Go through the entries below from the first line and transcribe each one exactly, ending with the line that contains "FUND TOTAL |".

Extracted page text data

========

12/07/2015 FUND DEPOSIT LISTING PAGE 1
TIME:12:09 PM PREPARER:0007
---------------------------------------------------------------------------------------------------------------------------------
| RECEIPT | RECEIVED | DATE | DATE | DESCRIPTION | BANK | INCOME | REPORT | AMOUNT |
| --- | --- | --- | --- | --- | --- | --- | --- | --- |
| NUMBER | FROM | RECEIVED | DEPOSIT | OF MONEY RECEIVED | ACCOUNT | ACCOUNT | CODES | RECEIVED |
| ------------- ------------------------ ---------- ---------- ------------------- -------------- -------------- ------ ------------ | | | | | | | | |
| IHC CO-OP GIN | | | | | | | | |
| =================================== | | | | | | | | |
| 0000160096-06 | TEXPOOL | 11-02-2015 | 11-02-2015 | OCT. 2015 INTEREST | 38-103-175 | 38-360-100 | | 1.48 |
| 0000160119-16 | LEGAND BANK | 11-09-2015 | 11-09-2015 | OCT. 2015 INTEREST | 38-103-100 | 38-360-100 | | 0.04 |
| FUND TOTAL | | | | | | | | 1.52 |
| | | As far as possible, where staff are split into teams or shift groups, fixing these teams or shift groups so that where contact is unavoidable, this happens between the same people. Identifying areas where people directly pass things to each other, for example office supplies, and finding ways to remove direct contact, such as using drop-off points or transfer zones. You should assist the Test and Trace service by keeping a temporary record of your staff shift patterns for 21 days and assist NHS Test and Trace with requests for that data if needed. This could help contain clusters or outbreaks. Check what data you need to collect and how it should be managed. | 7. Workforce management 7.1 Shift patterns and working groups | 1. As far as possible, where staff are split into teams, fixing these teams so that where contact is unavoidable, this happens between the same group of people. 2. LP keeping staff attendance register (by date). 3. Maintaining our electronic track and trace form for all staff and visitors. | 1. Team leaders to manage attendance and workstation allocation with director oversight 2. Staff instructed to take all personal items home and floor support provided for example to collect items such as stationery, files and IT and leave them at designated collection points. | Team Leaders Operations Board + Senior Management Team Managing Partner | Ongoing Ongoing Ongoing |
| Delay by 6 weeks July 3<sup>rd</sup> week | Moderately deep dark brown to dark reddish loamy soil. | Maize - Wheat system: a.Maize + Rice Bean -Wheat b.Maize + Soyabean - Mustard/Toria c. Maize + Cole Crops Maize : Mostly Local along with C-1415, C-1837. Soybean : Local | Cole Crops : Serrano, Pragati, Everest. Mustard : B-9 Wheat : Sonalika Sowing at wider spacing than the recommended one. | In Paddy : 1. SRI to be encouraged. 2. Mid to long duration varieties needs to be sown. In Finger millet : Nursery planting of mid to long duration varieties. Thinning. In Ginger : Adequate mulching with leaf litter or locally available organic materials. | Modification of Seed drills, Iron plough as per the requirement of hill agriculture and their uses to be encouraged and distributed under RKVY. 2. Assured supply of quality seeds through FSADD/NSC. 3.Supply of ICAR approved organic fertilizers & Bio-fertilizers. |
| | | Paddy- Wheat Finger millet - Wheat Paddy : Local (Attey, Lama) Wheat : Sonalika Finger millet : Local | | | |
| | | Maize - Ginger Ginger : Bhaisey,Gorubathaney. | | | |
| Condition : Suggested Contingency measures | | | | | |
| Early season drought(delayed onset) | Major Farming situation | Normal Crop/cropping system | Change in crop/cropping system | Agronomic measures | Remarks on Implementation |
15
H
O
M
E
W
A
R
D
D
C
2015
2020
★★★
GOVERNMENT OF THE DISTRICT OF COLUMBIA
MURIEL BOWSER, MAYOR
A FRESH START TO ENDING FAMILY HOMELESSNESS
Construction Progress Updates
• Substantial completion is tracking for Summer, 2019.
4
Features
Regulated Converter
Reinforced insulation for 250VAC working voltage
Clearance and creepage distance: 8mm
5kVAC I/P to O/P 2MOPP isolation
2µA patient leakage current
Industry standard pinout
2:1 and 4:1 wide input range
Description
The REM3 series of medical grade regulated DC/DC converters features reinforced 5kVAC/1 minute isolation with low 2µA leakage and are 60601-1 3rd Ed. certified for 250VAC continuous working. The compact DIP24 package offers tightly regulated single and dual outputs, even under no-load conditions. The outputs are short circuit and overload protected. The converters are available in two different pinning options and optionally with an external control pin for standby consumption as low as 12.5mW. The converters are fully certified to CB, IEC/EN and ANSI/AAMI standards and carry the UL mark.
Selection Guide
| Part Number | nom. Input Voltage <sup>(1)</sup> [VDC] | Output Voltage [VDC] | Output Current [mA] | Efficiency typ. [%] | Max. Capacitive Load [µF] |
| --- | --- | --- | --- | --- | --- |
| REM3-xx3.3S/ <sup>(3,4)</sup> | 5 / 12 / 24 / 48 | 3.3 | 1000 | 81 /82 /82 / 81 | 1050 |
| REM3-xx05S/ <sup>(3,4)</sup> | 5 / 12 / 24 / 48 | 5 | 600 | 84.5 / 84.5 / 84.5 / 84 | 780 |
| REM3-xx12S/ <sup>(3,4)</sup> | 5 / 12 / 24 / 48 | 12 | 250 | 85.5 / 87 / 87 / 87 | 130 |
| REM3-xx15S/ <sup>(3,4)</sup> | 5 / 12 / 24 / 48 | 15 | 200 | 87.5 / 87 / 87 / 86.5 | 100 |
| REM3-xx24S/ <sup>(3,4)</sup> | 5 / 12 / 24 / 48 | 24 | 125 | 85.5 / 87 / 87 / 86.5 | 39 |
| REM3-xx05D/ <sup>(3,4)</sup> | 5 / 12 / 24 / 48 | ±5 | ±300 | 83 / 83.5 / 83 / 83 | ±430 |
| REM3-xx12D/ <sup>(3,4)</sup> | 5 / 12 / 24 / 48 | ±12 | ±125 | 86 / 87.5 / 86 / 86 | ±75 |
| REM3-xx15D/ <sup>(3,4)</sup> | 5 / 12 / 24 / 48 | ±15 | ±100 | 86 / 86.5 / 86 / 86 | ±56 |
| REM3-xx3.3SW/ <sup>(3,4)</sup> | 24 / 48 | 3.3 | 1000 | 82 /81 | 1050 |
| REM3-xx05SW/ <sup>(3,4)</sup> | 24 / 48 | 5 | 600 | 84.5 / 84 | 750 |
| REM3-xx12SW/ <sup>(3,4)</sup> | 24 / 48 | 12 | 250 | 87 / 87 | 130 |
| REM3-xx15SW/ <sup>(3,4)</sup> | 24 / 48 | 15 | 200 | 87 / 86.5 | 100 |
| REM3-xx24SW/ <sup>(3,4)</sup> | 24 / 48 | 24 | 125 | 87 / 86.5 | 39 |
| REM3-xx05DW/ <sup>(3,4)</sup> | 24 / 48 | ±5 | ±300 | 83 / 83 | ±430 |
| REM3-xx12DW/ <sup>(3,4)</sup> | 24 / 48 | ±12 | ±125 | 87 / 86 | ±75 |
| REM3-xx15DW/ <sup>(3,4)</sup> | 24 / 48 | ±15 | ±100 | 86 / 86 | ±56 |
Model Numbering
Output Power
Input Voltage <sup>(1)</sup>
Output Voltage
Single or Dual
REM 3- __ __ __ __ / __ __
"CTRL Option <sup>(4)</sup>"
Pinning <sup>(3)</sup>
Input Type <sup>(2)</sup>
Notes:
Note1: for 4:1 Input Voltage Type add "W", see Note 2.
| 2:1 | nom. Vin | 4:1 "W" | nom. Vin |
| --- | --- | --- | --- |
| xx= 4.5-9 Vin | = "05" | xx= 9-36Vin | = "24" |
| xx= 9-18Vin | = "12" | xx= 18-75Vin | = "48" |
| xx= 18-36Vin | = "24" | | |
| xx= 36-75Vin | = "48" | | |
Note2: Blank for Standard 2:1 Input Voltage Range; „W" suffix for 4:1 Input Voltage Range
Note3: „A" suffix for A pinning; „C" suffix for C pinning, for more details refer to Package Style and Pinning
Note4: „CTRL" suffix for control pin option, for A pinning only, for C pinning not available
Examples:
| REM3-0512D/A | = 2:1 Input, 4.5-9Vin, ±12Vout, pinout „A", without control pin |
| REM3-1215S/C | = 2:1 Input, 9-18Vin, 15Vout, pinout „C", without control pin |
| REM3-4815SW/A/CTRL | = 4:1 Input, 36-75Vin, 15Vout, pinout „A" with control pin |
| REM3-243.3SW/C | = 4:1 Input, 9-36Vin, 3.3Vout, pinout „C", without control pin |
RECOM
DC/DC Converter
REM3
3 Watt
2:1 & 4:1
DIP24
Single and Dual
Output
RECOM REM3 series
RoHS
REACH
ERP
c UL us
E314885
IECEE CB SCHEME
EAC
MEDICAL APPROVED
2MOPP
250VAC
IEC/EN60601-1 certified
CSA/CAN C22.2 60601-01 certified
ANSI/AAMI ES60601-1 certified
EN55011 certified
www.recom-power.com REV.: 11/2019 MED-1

========

## Written reply
12/07/2015 FUND DEPOSIT LISTING PAGE 1
TIME:12:09 PM PREPARER:0007
---------------------------------------------------------------------------------------------------------------------------------
| RECEIPT | RECEIVED | DATE | DATE | DESCRIPTION | BANK | INCOME | REPORT | AMOUNT |
| --- | --- | --- | --- | --- | --- | --- | --- | --- |
| NUMBER | FROM | RECEIVED | DEPOSIT | OF MONEY RECEIVED | ACCOUNT | ACCOUNT | CODES | RECEIVED |
| ------------- ------------------------ ---------- ---------- ------------------- -------------- -------------- ------ ------------ | | | | | | | | |
| IHC CO-OP GIN | | | | | | | | |
| =================================== | | | | | | | | |
| 0000160096-06 | TEXPOOL | 11-02-2015 | 11-02-2015 | OCT. 2015 INTEREST | 38-103-175 | 38-360-100 | | 1.48 |
| 0000160119-16 | LEGAND BANK | 11-09-2015 | 11-09-2015 | OCT. 2015 INTEREST | 38-103-100 | 38-360-100 | | 0.04 |
| FUND TOTAL | | | | | | | | 1.52 |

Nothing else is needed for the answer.